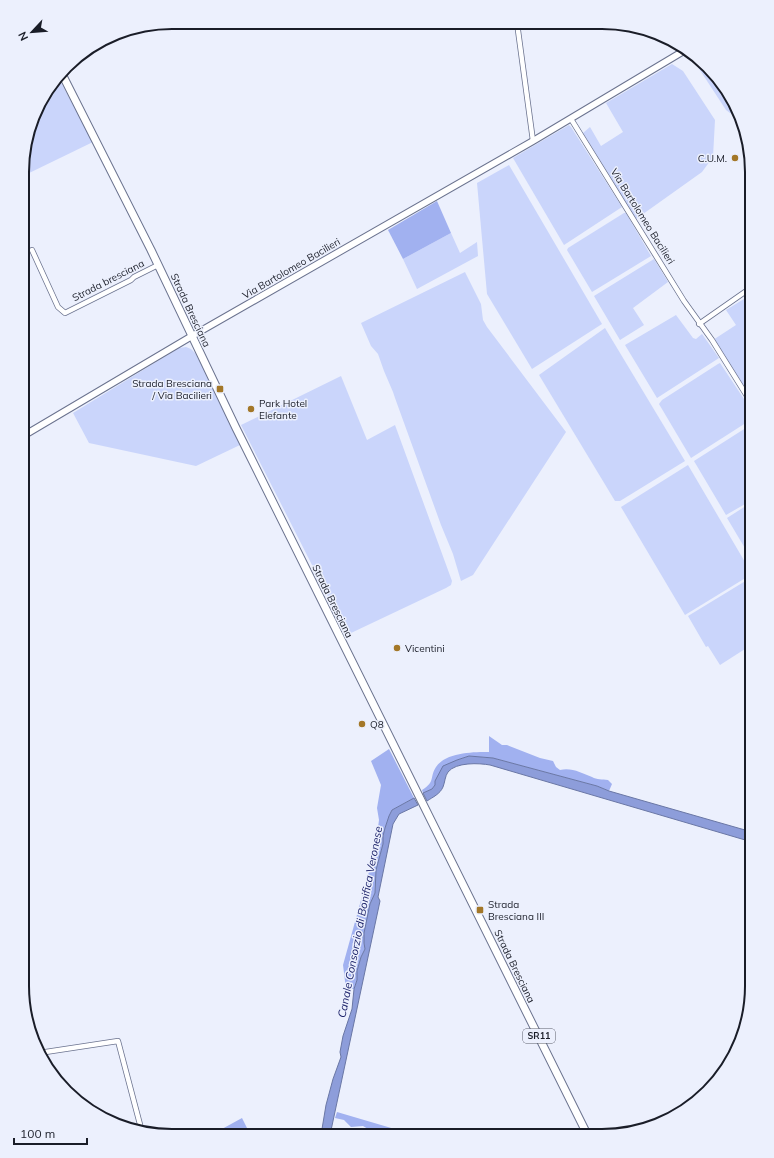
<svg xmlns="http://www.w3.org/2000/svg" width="774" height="1158" viewBox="0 0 774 1158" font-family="Mulish,sans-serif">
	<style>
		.green { fill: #cad5fb }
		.forest { fill: #a1b1f0 }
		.water { fill: #8d9dda; stroke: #6a77a5 }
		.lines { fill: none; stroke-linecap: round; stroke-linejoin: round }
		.street-casing { stroke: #6b738f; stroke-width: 6 }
		.secondary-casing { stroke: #6b738f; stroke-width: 8 }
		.primary-casing { stroke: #6b738f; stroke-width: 9 }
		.street { stroke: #fff; stroke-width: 4.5 }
		.secondary { stroke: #fff; stroke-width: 6 }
		.primary { stroke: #fff; stroke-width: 7 }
		.poi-dot { fill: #a37728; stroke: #ecf0fd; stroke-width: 1.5 }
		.labels { text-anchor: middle; stroke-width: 3; stroke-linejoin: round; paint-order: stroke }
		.shield { fill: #ecf0fd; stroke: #595c68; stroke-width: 1 }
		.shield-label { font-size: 9px; font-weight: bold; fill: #1a1d28 }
		.poi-label { font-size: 10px; fill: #1a1d28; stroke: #ecf0fd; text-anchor: start }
		.street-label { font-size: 10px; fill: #1a1d28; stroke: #ecf0fd }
		.water-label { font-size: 11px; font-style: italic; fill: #1e246b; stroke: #ecf0fd }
		.rim { fill: none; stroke: #1a1d28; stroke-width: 2 }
	</style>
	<rect width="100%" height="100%" fill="#ecf0fd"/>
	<g class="green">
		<polygon points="693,53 721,81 741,116 730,113 726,110 694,61"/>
		<polygon points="672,64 683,71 715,120 713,157 702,172 636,219 583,133 590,127 601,146 623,132 606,103"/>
		<polygon points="59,79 93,142 23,176 23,152 42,97 56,80"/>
		<polygon points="569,125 571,127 622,207 564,245 513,158"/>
		<polygon points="509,165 602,324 532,369 487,294 477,183"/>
		<polygon points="624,213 626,213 651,256 592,292 567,250 568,248"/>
		<polygon points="451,233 460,253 477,242 478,256 417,289 403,259"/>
		<polygon points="654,259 668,282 633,308 644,325 620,340 594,296"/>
		<polygon points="465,272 481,304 483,320 487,327 566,432 473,575 461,581 453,554 441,525 395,398 393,392 384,371 378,354 371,346 361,323"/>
		<polygon points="752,294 752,402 713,340 736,325 726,310"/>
		<polygon points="676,315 693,338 696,339 702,334 719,358 657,398 625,345"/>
		<polygon points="605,328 685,461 620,501 615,501 539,375"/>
		<polygon points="186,347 191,349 196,354 240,445 196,466 89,443 73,413 179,348"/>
		<polygon points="720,363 752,411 752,419 691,458 659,404 662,400 718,364"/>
		<polygon points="341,376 367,440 395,425 452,581 451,585 446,588 351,633 347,632 345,630 241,425"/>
		<polygon points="752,424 752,500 726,515 694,461"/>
		<polygon points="688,465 752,574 685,615 621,507"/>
		<polygon points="752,502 752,560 727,518"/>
		<polygon points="752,577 752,639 745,649 720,665 708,646 706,647 688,616"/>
	</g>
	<g class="forest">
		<polygon points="437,201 451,233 403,259 388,230"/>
		<path d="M489 736 502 745H507L540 758 553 761 556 767 560 770C571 767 582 773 592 777 597 780 602 779 608 780L612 784 609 791 597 786 493 758 469 756 457 760 432 789 423 793 422 790C436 781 429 778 436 767 446 752 474 752 489 752Z"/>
		<polygon points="389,749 414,798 392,810 389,817 383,836 383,844 376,870 375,893 370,904 364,943 365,949 361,957 357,971 357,980 354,989 346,989 343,965 375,850 379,820 377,808 381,785 371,761"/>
		<polygon points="337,1112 415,1135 378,1135 363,1126 351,1127 344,1120 335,1118"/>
		<polygon points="242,1118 250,1134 252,1135 211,1135"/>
	</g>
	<g class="water">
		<path d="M469 756 493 758 597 786 609 791 752 832V842L490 765C479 763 456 762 448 772 445 776 445 782 443 787 440 794 433 797 427 801L423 793 432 789 435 785V781L443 766 457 760Z"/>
		<polygon points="414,798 418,805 399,814 393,824 378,897 380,901 330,1135 321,1135 326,1105 333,1079 341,1057 340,1052 343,1036 352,1009 354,989 357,980 357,971 361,957 365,949 364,943 364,933 370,904 375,893 376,870 383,844 383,836 385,828 389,816 392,810"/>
	</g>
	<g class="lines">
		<defs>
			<g id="street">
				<polyline points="517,23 533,141"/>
				<polyline points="571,119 684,301 712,340 752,404"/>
				<polyline points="32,250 58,307 65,313 131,280 134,277 158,265"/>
				<polyline points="699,324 752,287"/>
				<polyline points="39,1053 118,1041 142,1132"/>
			</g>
			<polyline id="secondary" points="23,436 192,336 533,141 687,49"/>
			<polyline id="primary" points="62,74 151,250 236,428 588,1136"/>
		</defs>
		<use href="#street" class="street-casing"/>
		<use href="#secondary" class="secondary-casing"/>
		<use href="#primary" class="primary-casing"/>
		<use href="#street" class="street"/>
		<use href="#secondary" class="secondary"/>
		<use href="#primary" class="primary"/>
	</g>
	<g class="poi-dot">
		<circle cx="735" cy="158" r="4"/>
		<rect x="216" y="385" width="8" height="8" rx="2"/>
		<circle cx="251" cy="409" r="4"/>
		<circle cx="397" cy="648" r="4"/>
		<circle cx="362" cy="724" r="4"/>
		<rect x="476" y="906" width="8" height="8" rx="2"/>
	</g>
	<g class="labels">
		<rect class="shield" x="523" y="1029" width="32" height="14" rx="3"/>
		<g class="shield-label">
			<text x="539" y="1039">SR11</text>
		</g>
		<g class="poi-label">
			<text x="727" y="162" text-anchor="end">C.U.M.</text>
			<text x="212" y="387" text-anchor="end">Strada Bresciana<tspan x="212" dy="12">/ Via Bacilieri</tspan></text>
			<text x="259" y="407">Park Hotel<tspan x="259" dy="12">Elefante</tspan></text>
			<text x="405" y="652">Vicentini</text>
			<text x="370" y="728">Q8</text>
			<text x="488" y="908">Strada<tspan x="488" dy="12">Bresciana III</tspan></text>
		</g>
		<g class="street-label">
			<text transform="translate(643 216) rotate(58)" y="4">Via Bartolomeo Bacilieri</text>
			<text transform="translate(291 268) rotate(-30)" y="4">Via Bartolomeo Bacilieri</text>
			<text transform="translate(108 280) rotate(-27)" y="4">Strada bresciana</text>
			<text transform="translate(191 310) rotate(65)" y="4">Strada Bresciana</text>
			<text transform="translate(333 601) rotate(64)" y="4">Strada Bresciana</text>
			<text transform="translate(515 966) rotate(64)" y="4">Strada Bresciana</text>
		</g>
		<g class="water-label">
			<text transform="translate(360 922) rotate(-79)" y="4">Canale Consorzio di Bonifica Veronese</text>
		</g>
	</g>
	<path d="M0 0H774V1158H0ZM172 29H602A143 143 0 0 1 745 172V986A143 143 0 0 1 602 1129H172A143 143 0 0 1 29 986V172A143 143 0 0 1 172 29Z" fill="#ecf0fd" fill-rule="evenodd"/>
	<path class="rim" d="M172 29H602A143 143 0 0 1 745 172V986A143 143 0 0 1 602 1129H172A143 143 0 0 1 29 986V172A143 143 0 0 1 172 29Z"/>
	<g transform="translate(32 32) rotate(244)" stroke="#ecf0fd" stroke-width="3" paint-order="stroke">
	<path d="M0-3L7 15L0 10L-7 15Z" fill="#1a1d28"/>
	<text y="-6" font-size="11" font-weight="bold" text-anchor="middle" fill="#1a1d28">N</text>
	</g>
	<path d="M14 1138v6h73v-6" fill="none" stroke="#1a1d28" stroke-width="2"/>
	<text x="20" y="1138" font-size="12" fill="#1a1d28" stroke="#ecf0fd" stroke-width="3" paint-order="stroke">100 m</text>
</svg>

#### Task prompt
Pick each line holding the word "lines" out of the listing.

#### Task solution
		.lines { fill: none; stroke-linecap: round; stroke-linejoin: round }
	<g class="lines">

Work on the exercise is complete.